Location:Cebu City, Philippines.
Aiming for:Silver Award
About the Author:I am a student teacher in my final year. I enjoy working through mediums of art, literature and theatre in expressing ideas, both my own and with children in class. I look forward to using my experience in The Philippines to enrich the learning of children in my class.
Being adjoined to the wider world with our wifi back (for how long is unknown), today will be a double blog day!
Yesterday and today have been chaotic in the very best of ways and have provided us with some of the richest and deepest experiences since arriving here over two weeks ago.

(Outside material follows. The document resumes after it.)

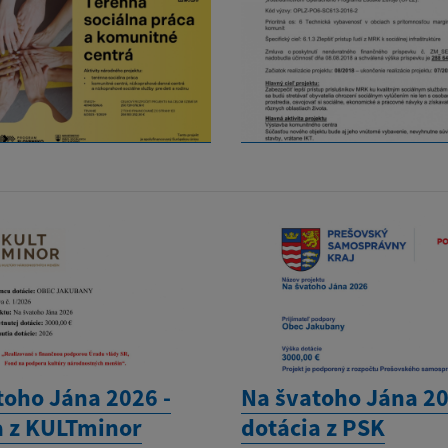
toho Jána 2026 -
Na švatoho Jána 20
a z KULTminor
dotácia z PSK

The Badjao, and indeed the entire Filipino community, seem to be a quiet and shy population so it has taken us this length of time to really get to know them and it has resulted in some in depth and fascinating conversations as well as a lenience towards our presence in their community rituals.
One of these rituals was underway yesterday and all classes and workshops and paintbrushes alike were dropped to join the community in witnessing it. Throngs of people began to swarm about amidst the claps of thunder that have been echoing through our skies for the past 72 hours. Spits of rain did little to dampen the mood which was exciting and electrifying.
The event was a wedding proposal; the initial event of this weekend which will see two young people aged fifteen and twenty be wed within the Badjao tribe. Weddings in this community are a far cry from what we would be familiar with at home. There is no sign of an engagement ring, no reservation in a fancy hotel and no reams of invitations to be sent to people far and near. In fact, it is not even the final decision of bride and groom’s if they shall be married. That decision is made by the elders of the tribe as part of a process of proposal.
Initially, the man’s family will throw a blanket over the girl, laying claim to her which results in big decision having to be made. The man’s family must pay a dowry to the girl’s family and this dowry consists of bread, soft drinks, crafts and about twenty thousand pesos which equals around four hundred euro. This dowry is presented to the girl’s family and a decision is made when the dowry is presented at the proposal.
Seeing this proposal was a treat. There was singing and dancing first in traditional Badjao attire and the ladies of our group were even invited to dance. Men do not dance in the Badjao. Following this, the dowry was paraded to the girl’s house. Here the community’s elders were gathered in a circle on the floor of the tiny house to discuss what I can only guess were terms of the wedding as they spoke only on Badjao. The bride and groom were not present for these discussions. The money was laid on top of the bread in five hundred and one thousand peso notes and eventually, claps and cheers rang out around the house. A wedding is to happen tomorrow, Sunday July 24th. The bread was passed around to the crowd outside as were the bottles of soft drinks which the Badjao only have on special occasions. One of the older members handed me a cola and seemed thrilled with our little exchange. He laughed and smiled and thanked ME for being there. I was really quite touched to be included like that as I am only a visitor in their community. It is testament to their welcoming and kind spirit.
A happy occasion this wedding may be but there is a side to it that causes distress and disappointment. The girl is only fifteen years old and is a student in the high school nearby. She has been a student in the Badjao school and the teachers there have put time and effort into educating her in the hope that she will escape the cycle and reach for heights above that of what is the standard for the Badjao community. Her future is now uncertain as more often than not, married couples do not return to school after they have been wed. There was therefore a bittersweet feeling about the wedding; a ‘two steps forward, one step back’ sort of vibe. Perhaps she will return to school; perhaps she will be like many other women here and begin to have children. It is hard to know.
Changing topic, today was our sports day and it could not have been a better day. My efforts to not get burned were futile however as my shoulders are now glowing a light but stinging red. Nevertheless, the laughing, sportsmanship and general air of lighthearted fun made it all worthwhile. These young people do not often get to play on grass, relax under palm trees or indeed play group sports of any kind. Seeing them engaging with us and each other today brought home to me the joy and happiness we’re bringing to these kids. This was verified by a lovely speech the youth council made at the sports day’s close.
Right now, I’m freshly showered and relaxing in the garden. This evening we have a dinner with Redemptorist priests in training so I’m availing of the relaxation time while I can. As we go into our second weekend off, they weekends are becoming more and more welcome as the work during the week intensifies. Saying that, the thought of leaving The Philippines and the Badjao community behind is painful.
Who knows what the future holds but returning here again would be a privilege and a worthwhile venture.